Liquefaction of Gases

Understanding the liquefaction process of gases is pivotal for various industrial applications, from refrigeration to the petrochemical industry. Liquefaction is the transformation of a gas into a liquid state, usually achieved by compressing the gas and reducing its temperature. During this process, we rely on the reduction of kinetic energy within gas molecules, which allows intermolecular forces to dominate, resulting in a condensed liquid state.

Liquefaction can occur naturally, as seen in the formation of dew, or be technologically induced for transportation and storage of gases like natural gas or oxygen. The efficiency of this process is inherently linked to the gas's critical temperature, a concept further expanded in the subsequent sections of this article.

Intermolecular Forces

Intermolecular forces are the forces that mediate interaction between molecules, affecting the physical properties of substances, such as boiling points, melting points, and their ability to liquefy. These forces include London dispersion forces, dipole-dipole interactions, and hydrogen bonds. The strength and type of these forces vary depending on molecule polarity, size, and shape.

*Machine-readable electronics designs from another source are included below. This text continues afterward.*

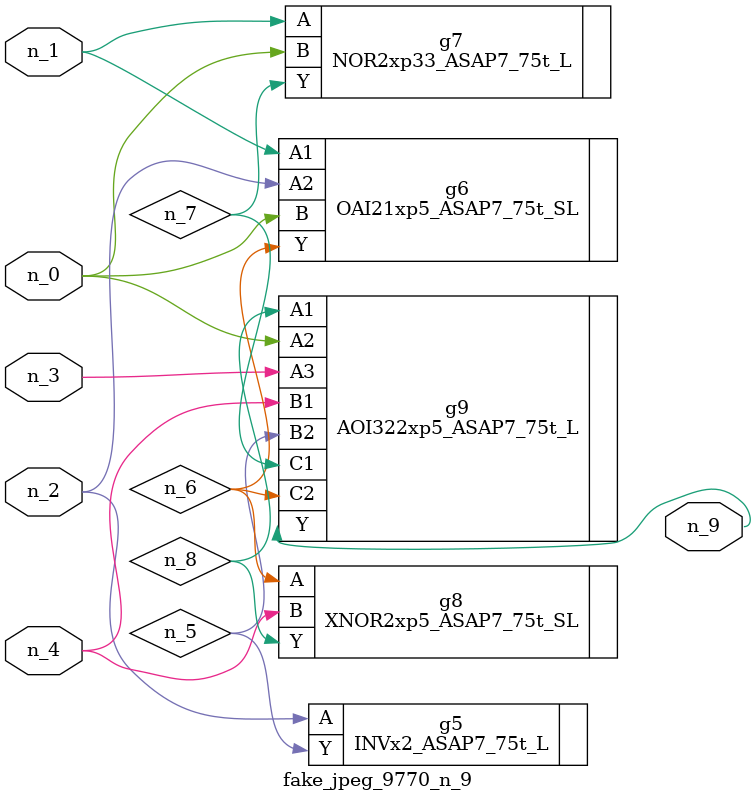
<source format=v>
module fake_jpeg_9770_n_9 (n_3, n_2, n_1, n_0, n_4, n_9);

input n_3;
input n_2;
input n_1;
input n_0;
input n_4;

output n_9;

wire n_8;
wire n_6;
wire n_5;
wire n_7;

INVx2_ASAP7_75t_L g5 ( 
.A(n_2),
.Y(n_5)
);

OAI21xp5_ASAP7_75t_SL g6 ( 
.A1(n_1),
.A2(n_2),
.B(n_0),
.Y(n_6)
);

NOR2xp33_ASAP7_75t_L g7 ( 
.A(n_1),
.B(n_0),
.Y(n_7)
);

XNOR2xp5_ASAP7_75t_SL g8 ( 
.A(n_6),
.B(n_4),
.Y(n_8)
);

AOI322xp5_ASAP7_75t_L g9 ( 
.A1(n_8),
.A2(n_0),
.A3(n_3),
.B1(n_4),
.B2(n_5),
.C1(n_7),
.C2(n_6),
.Y(n_9)
);


endmodule
</source>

For example, hydrogen bonding is a strong type of intermolecular force present in water molecules, leading to water’s unusually high boiling point. In the context of gases, those with stronger intermolecular forces tend to liquefy more easily, as the intrinsic attraction between particles facilitates their transition into a liquid state when temperature and pressure are conducive.

Critical Temperature

The critical temperature of a gas is a distinctive point that marks the highest temperature at which a substance can exist as a liquid. Above this threshold, no matter how much pressure is applied, the gas will not condense into a liquid. Thus, gases with higher critical temperatures can be liquefied more readily under less stringent conditions.

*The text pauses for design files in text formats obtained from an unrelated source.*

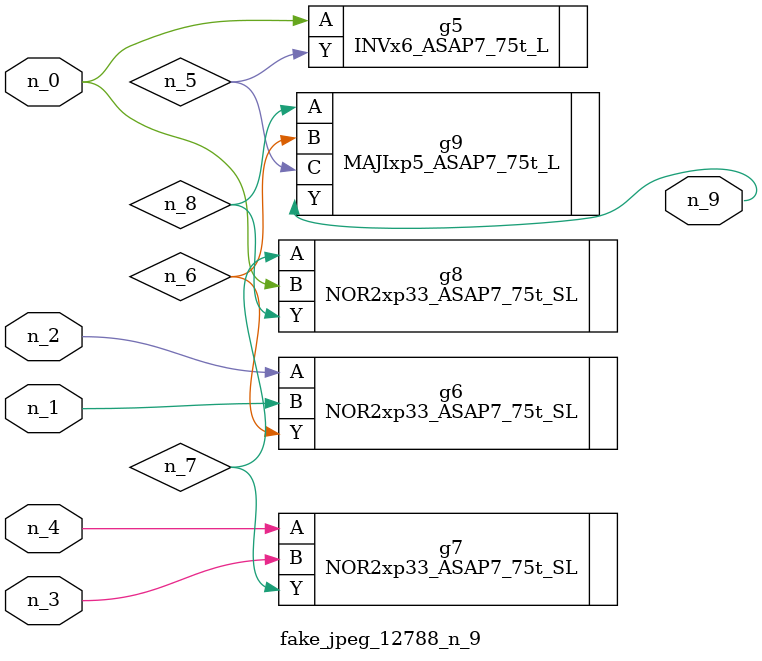
<source format=v>
module fake_jpeg_12788_n_9 (n_3, n_2, n_1, n_0, n_4, n_9);

input n_3;
input n_2;
input n_1;
input n_0;
input n_4;

output n_9;

wire n_8;
wire n_6;
wire n_5;
wire n_7;

INVx6_ASAP7_75t_L g5 ( 
.A(n_0),
.Y(n_5)
);

NOR2xp33_ASAP7_75t_SL g6 ( 
.A(n_2),
.B(n_1),
.Y(n_6)
);

NOR2xp33_ASAP7_75t_SL g7 ( 
.A(n_4),
.B(n_3),
.Y(n_7)
);

NOR2xp33_ASAP7_75t_SL g8 ( 
.A(n_7),
.B(n_0),
.Y(n_8)
);

MAJIxp5_ASAP7_75t_L g9 ( 
.A(n_8),
.B(n_6),
.C(n_5),
.Y(n_9)
);


endmodule
</source>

One can infer, therefore, that the nature of intermolecular forces within a gas greatly influences its critical temperature. Gases with substantial intermolecular forces will boast higher critical temperatures. This is foundational knowledge for industries that harness the liquefaction process, as it impacts design considerations for pressure vessels and cooling systems. Recognizing the relationship between critical temperature and ease of liquefaction, as proven by the initial exercise, arms us with the foresight to predict the behavior of gases under varying conditions.